TAZ – DIE TAGESZEITUNG
«Der Franzose Jean-Patrick Manchette, dessen hier zu Lande schmählich vernachlässigte Klassiker nun vom DistelLiteraturVerlag wieder zugänglich gemacht werden, hat mit dem Buch «Volles Leichenhaus» nicht einfach eine Hommage an die Amis geschrieben, ruppig, lakonisch und sarkastisch. Er hat wie in all seinen Romanen auch eine direkte Reaktion auf die Träume von Achtundsechzig geliefert [...]»
STUTTGARTER ZEITUNG
«[...] Klassiker mit langem Haltbarkeitsdatum. [...] Die Neuübersetzung bringt Manchettes Erzählton, seine kleinen Anspielungen und Bosheiten der Zeit sehr schön frisch und lebendig rüber.»
DIE WOCHE
«Jean-Patrick Manchette ist ein ausgezeichneter Krimi voll mit schwarzem Humor und Ironie gelungen.
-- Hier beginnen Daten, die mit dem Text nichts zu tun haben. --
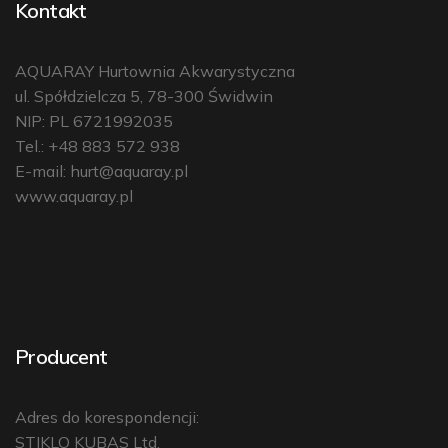
Kontakt
AQUARAY Hurtownia Akwarystyczna
ul. Spółdzielcza 5, 78-300 Świdwin
NIP: PL 6721992035
Tel.: +48 883 572 938
E-mail:
hurt@aquaray.pl
www.aquaray.pl
Producent
Adres do korespondencji:
STIKLO KUBAS Ltd.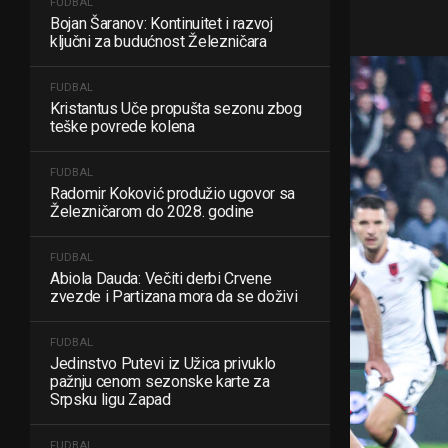
FUDBAL
Bojan Šaranov: Kontinuitet i razvoj
ključni za budućnost Železničara
FUDBAL
Kristantus Uče propušta sezonu zbog
teške povrede kolena
FUDBAL
Radomir Koković produžio ugovor sa
Železničarom do 2028. godine
FUDBAL
Abiola Dauda: Večiti derbi Crvene
zvezde i Partizana mora da se doživi
FUDBAL
Jedinstvo Putevi iz Užica privuklo
pažnju cenom sezonske karte za
Srpsku ligu Zapad
FUDBAL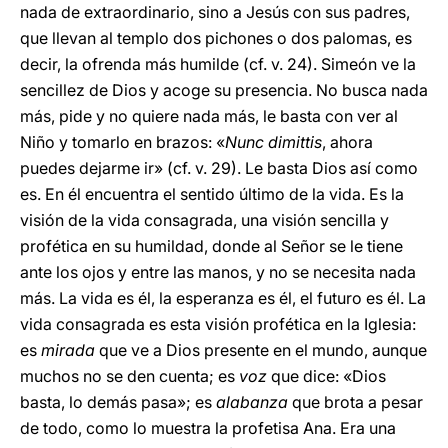
nada de extraordinario, sino a Jesús con sus padres,
que llevan al templo dos pichones o dos palomas, es
decir, la ofrenda más humilde (cf. v. 24). Simeón ve la
sencillez de Dios y acoge su presencia. No busca nada
más, pide y no quiere nada más, le basta con ver al
Niño y tomarlo en brazos: «
Nunc dimittis
, ahora
puedes dejarme ir» (cf. v. 29). Le basta Dios así como
es. En él encuentra el sentido último de la vida. Es la
visión de la vida consagrada, una visión sencilla y
profética en su humildad, donde al Señor se le tiene
ante los ojos y entre las manos, y no se necesita nada
más. La vida es él, la esperanza es él, el futuro es él. La
vida consagrada es esta visión profética en la Iglesia:
es
mirada
que ve a Dios presente en el mundo, aunque
muchos no se den cuenta; es
voz
que dice: «Dios
basta, lo demás pasa»; es
alabanza
que brota a pesar
de todo, como lo muestra la profetisa Ana. Era una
Er zeichnet das Leben und die Abenteuer des verhinderten <James Bond> in so wundervoller Weise, dass der Leser dieses Buch nur schwerlich aus der Hand legen mag. Natürlich fließt, wie von einem hard-boiled Krimi zu erwarten ist, viel Blut. Jedoch gibt es keine Seite, die dem Leser das Schmunzeln vergehen lässt. Unbedingt empfehlenswert.»
Krimi-Forum.de
«[...] Geschickt balanciert Manchette zwischen überzogener Hommage an die Noir-Vorbilder und rasanter Groteske, und am Ende handelt es sich bei Eugène Tarpon doch um eine eigenständige französische Version eines Hardboiled-PI. Mit der Demontage der ich-erzählenden Heldenfigur löst sich Manchette von den Vorgaben und schlägt noch den letzten Stützpfosten aus der ohnehin düsteren Noir-Welt.»
Crime-Corner.de
«Manchette erzählt seine Geschichte sehr filmisch, mit knappen Beschreibungen, knappen Dialogen und mit einem trockenen Wortwitz. [...] Manchettes Stil ist lakonisch, trocken und trotzdem packend. ‹Volles Leichenhaus› wird in einem Sog erzählt, der den Leser mitreißt und ihn nicht ruhen lässt, bis die 200 Seiten verschlungen sind. Eugène Tarpon macht süchtig [...] nach mehr Geschichten um Eugène Tarpon.»